# Entry-level IT support job?



## dpcompower (Nov 17, 2008)

Hi,
I am living in Fort Worth/Dallas, Texas area.
I had Associate in PC Support back in 2001, and MCSE 2000 in the same year. But, I couldn't pursue the career in IT back then when the industry cut back manpower.
After my company laid off last year, I went back to business school to renew my IT in computer network technician program. Back to this point, I got MCP 2003 (4 exams, 3 left on MCSE), A+, Network+, Office 2003 Specialist. I'll be graduated next month.
From 2001, I worked part time on my free time as freelance IT tech support residental customer on Windows pc (everything from build to fix and upgrade). The problem is that was not official to put on my resume since no company prove it for me. Started from last month, I worked volunteer at a senior center as basic computer teacher and maintain their pc also. So, I am very good with personal computer, and knowledgeable with Windows networking (built and maintain our class's lab network, had a virutal LAN at home).
I want to get into the door of my IT career, but it is so hard since I didn't offically work in the field (except the volunteer part).
I wonder if anyone with IT career in the area can point me to where the possibility is higher to get hired as entry-level.

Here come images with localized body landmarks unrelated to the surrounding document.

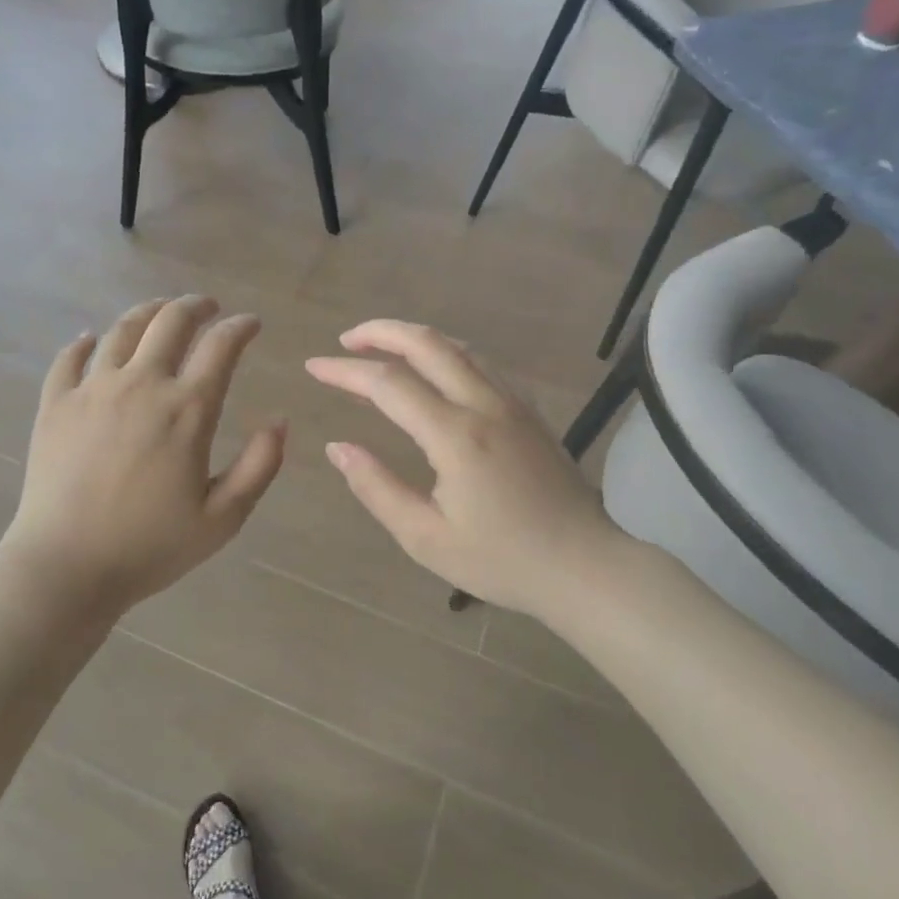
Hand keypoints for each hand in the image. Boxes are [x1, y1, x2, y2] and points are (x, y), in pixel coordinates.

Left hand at [1, 297, 285, 615]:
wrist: (66, 567)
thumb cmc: (151, 547)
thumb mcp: (223, 517)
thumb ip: (260, 466)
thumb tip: (280, 421)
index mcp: (187, 409)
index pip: (221, 346)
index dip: (240, 327)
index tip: (250, 323)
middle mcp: (141, 385)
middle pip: (171, 321)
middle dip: (195, 306)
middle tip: (207, 307)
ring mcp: (92, 390)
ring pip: (122, 329)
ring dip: (148, 312)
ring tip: (160, 311)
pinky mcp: (55, 403)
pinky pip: (69, 357)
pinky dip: (85, 342)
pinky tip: (91, 339)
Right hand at [305, 321, 623, 620]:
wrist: (584, 566)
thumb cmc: (502, 560)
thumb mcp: (425, 538)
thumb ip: (377, 487)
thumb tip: (339, 447)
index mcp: (455, 435)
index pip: (388, 384)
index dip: (345, 370)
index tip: (313, 366)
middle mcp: (485, 404)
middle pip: (427, 343)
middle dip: (380, 332)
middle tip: (346, 340)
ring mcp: (513, 402)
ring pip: (459, 346)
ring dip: (415, 337)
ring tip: (382, 347)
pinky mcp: (529, 411)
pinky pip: (482, 363)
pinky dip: (448, 351)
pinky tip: (436, 368)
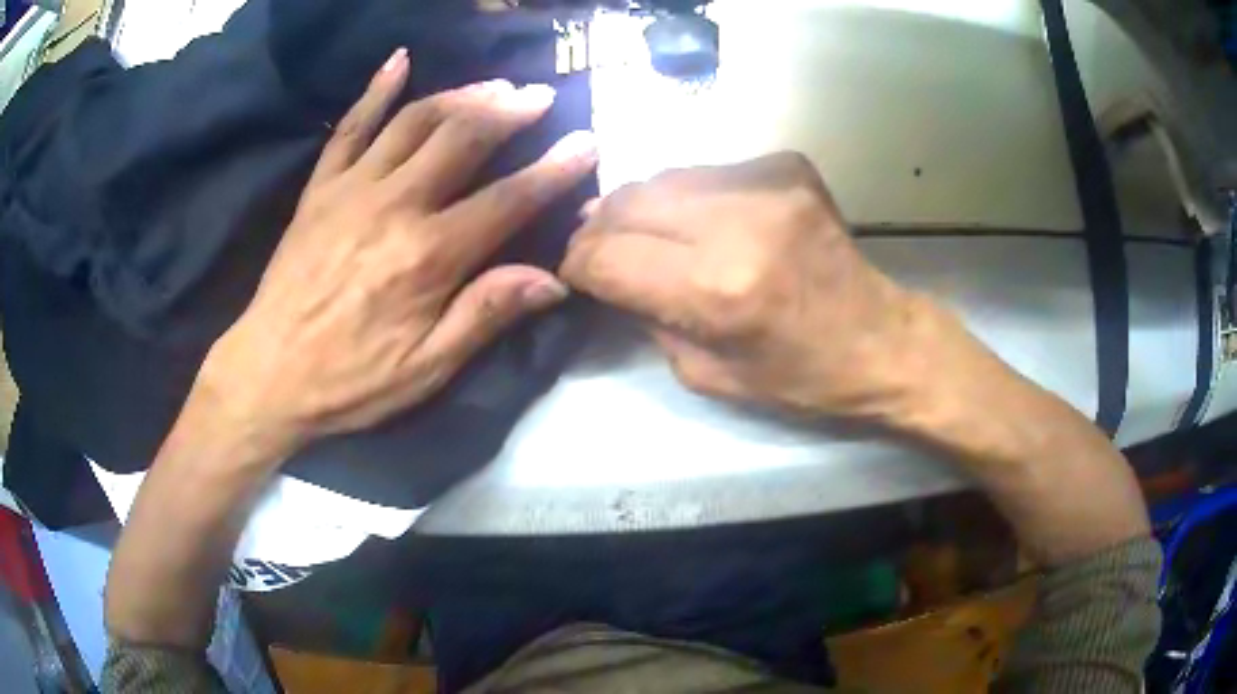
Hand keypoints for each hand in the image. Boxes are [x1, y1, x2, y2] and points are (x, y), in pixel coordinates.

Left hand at [200, 49, 597, 450]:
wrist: (268, 373)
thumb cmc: (350, 379)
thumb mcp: (426, 369)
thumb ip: (484, 316)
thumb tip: (552, 280)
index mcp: (428, 257)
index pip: (507, 200)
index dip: (553, 170)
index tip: (586, 141)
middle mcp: (394, 206)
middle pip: (462, 138)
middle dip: (508, 110)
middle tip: (538, 95)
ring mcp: (352, 188)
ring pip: (415, 121)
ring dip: (460, 95)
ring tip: (493, 85)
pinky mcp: (319, 187)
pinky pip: (350, 125)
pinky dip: (376, 89)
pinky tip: (399, 60)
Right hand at [560, 152, 957, 421]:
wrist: (881, 339)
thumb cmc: (799, 376)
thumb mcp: (705, 374)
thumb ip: (646, 317)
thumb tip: (608, 273)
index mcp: (718, 290)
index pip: (607, 255)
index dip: (579, 263)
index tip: (574, 272)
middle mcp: (739, 223)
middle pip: (629, 201)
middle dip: (599, 226)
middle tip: (597, 247)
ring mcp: (768, 183)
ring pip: (664, 176)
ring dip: (641, 206)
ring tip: (641, 231)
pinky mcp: (787, 165)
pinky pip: (708, 172)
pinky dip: (688, 195)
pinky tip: (699, 220)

I know for sure I am up to the job, just need someone to give me the opportunity to get in.
Please, if you in the are, let me know any big company that hire a lot of IT technicians including entry-level like me. I need to know companies that see my skills without asking for offical IT career history.
Or, if any of you have a IT business and want to hire and take me under your wings, I will be so glad to work with. Just give me the opportunity, I can prove right away that I am worthy more than the salary paid for entry-level tech.
I know it sounds like I am desparated, but I am now since my unemployment benefit will run out soon when I finished my training. I don't want to live on others' support.
You can contact me at my email dpcompowerAThotmail.com if you would like to.


----------



## bry623 (Apr 8, 2002)

Can you try a temp staffing service?


----------